I picked up Ottoline Goes To School after Chris had delivered a charming and annoyingly inspiring lecture at Homerton College. I didn’t possess the persistence or elbows to get to the bookshop first and grab the sumptuous Travels with my Sketchbook which I’ve had my eyes on for a while, but Ottoline Goes To School was an appropriate, and by no means secondary, choice. I was intrigued to see what Riddell did with the school story because they are sort of my thing. And when I got it signed by him, I did my traditional slightly incoherent stare and babble because that too, is also my sort of thing.
This, the second of the Ottoline series, is a delight. Ottoline is off to the Alice. B. Smith School For The Differently Gifted; a boarding school for children with a special an often quite peculiar gift. As she’s trying to figure out what her gift might be, a ghost starts to haunt the school…
I was trying to figure out the best way to describe this lovely book and the idea I kept coming back to was cleanliness. That’s perhaps a little bit of an odd phrase to use and one, I suspect, which doesn’t crop up in children’s literature criticism that often so let me explain a bit more about what I mean.

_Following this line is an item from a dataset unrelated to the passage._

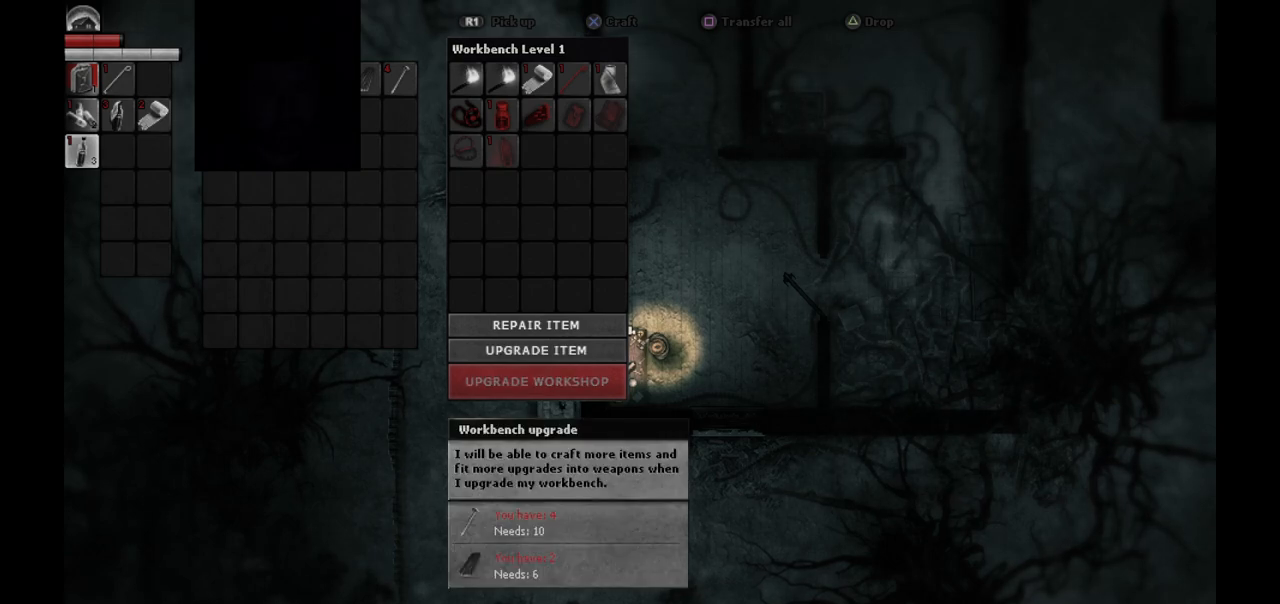
{"buttons": [], "left_stick": "center", "right_stick": "center", "events": []}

Ottoline Goes To School is one of those books that balances word with image and does so without compromising the integrity of each. In fact, it’s so beautifully and carefully balanced, this mediation between the visual and the textual, that every page is a delight. And it’s challenging too! Whilst Ottoline is engaged in the complexities of a new school and a Slightly Tremulous New Friendship, Mr Munroe is carefully scouting out the school and trying to figure out what’s going on. And that’s the cleanliness, right there, that ability to balance and deliver whole, heartfelt, narrative in word and image without compromising or pressing on the space of the other elements within the spread. This book is so clean, so crisp and sharp, that it’s a joy.